Try it: From the records below, output exactly the lines running from the line containing "н бо Ҷоизаи Президенти Ҷумҳурии" through the line containing "Einzigartigkeit und Exklusivität, der eurem", and no others.

Saved entries
————

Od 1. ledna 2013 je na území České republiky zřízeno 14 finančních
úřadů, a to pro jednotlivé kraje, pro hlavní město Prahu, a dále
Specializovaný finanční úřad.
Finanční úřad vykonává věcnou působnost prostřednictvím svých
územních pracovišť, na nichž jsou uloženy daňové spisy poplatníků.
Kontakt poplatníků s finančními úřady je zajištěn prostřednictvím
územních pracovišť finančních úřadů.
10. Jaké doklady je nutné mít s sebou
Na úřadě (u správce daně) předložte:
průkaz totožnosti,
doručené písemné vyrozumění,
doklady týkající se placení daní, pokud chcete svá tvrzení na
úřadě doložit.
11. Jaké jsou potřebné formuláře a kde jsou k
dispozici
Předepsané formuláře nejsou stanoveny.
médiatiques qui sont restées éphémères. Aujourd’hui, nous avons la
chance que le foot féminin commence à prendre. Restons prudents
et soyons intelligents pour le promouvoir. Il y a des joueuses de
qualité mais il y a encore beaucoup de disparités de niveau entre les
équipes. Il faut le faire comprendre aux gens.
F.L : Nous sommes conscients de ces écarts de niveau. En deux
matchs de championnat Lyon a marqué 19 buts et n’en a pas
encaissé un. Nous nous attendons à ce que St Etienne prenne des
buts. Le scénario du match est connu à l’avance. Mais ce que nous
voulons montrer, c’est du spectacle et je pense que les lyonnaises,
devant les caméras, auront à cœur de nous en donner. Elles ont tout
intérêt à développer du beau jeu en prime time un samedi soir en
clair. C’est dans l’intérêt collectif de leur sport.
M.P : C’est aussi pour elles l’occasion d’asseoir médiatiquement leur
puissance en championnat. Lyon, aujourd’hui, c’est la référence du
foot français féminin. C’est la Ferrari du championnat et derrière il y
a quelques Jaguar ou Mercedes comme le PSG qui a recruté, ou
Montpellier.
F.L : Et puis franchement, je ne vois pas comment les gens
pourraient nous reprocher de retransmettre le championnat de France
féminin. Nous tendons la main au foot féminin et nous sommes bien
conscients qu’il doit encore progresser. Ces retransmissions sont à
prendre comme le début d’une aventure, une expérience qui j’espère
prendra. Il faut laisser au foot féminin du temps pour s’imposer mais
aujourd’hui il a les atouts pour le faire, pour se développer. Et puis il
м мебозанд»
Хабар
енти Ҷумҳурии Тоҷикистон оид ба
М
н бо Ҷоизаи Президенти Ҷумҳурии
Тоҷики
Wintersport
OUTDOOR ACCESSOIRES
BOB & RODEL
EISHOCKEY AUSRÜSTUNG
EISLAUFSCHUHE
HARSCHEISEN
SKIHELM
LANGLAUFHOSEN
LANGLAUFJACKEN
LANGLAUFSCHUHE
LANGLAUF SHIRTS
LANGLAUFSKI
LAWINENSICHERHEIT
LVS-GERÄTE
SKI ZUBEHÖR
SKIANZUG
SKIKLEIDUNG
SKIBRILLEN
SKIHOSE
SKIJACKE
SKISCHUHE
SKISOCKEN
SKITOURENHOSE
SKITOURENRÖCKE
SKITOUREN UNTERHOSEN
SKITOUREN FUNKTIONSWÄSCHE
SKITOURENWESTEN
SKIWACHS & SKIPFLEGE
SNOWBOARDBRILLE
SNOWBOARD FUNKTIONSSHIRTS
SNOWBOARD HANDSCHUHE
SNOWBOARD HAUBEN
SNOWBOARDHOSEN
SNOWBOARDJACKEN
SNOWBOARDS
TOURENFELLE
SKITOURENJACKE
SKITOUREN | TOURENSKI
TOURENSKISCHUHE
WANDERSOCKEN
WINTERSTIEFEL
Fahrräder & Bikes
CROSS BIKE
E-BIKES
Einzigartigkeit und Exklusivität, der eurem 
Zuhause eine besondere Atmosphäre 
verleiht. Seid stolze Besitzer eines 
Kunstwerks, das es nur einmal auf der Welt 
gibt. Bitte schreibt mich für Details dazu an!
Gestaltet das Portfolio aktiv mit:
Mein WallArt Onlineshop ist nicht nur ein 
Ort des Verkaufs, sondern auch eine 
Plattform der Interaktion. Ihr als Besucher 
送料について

————

Completed task:
н бо Ҷоизаи Президенти Ҷумҳурии
Тоҷики
Wintersport
OUTDOOR ACCESSOIRES
BOB & RODEL
EISHOCKEY AUSRÜSTUNG
EISLAUFSCHUHE
HARSCHEISEN
SKIHELM
LANGLAUFHOSEN
LANGLAUFJACKEN
LANGLAUFSCHUHE
LANGLAUF SHIRTS
LANGLAUFSKI
LAWINENSICHERHEIT
LVS-GERÄTE
SKI ZUBEHÖR
SKIANZUG
SKIKLEIDUNG
SKIBRILLEN
SKIHOSE
SKIJACKE
SKISCHUHE
SKISOCKEN
SKITOURENHOSE
SKITOURENRÖCKE
SKITOUREN UNTERHOSEN
SKITOUREN FUNKTIONSWÄSCHE
SKITOURENWESTEN
SKIWACHS & SKIPFLEGE
SNOWBOARDBRILLE
SNOWBOARD FUNKTIONSSHIRTS
SNOWBOARD HANDSCHUHE
SNOWBOARD HAUBEN
SNOWBOARDHOSEN
SNOWBOARDJACKEN
SNOWBOARDS
TOURENFELLE
SKITOURENJACKE
SKITOUREN | TOURENSKI
TOURENSKISCHUHE
WANDERSOCKEN
WINTERSTIEFEL
Fahrräder & Bikes
CROSS BIKE
E-BIKES
Einzigartigkeit und Exklusivität, der eurem 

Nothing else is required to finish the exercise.